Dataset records

◆ ◆ ◆

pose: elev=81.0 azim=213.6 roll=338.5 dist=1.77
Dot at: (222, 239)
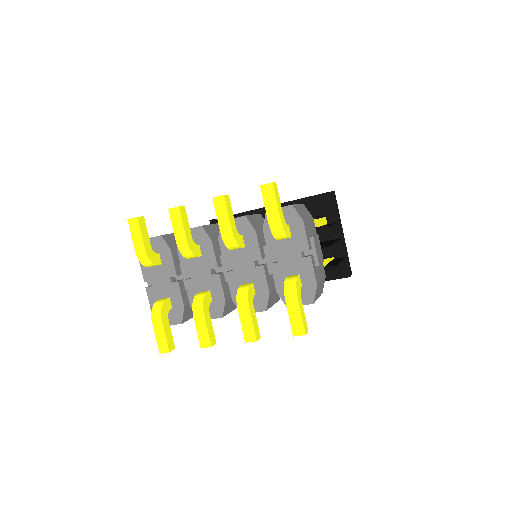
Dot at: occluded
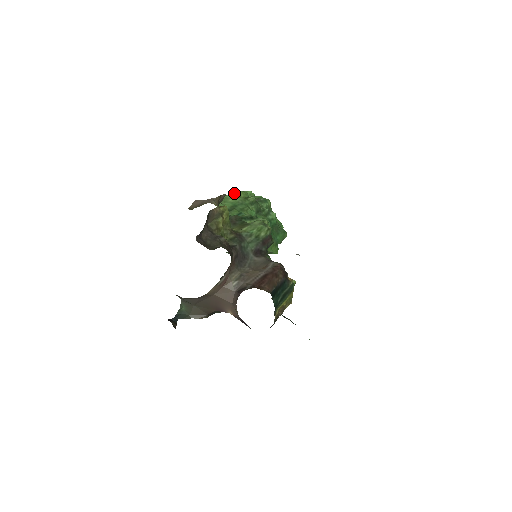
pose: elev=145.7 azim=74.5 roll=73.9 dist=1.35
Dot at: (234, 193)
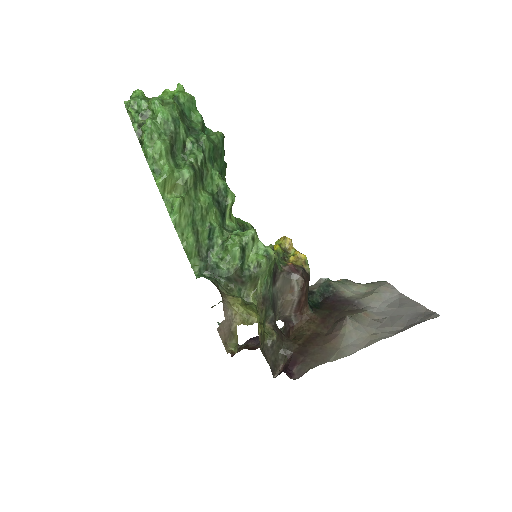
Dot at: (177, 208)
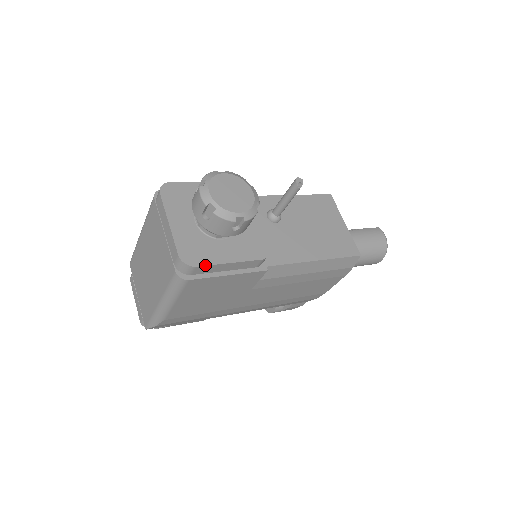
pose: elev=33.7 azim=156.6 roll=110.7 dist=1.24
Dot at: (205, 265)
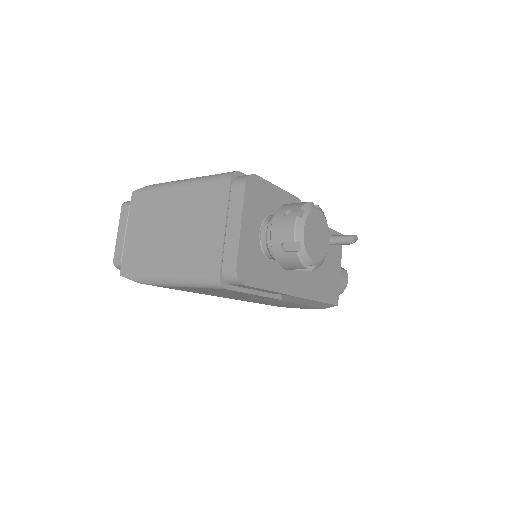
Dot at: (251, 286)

◆ ◆ ◆

YOUR GOAL: Count the lines in the entries above that contain the string "dist", and give only the number.

EXERCISE SOLUTION: 3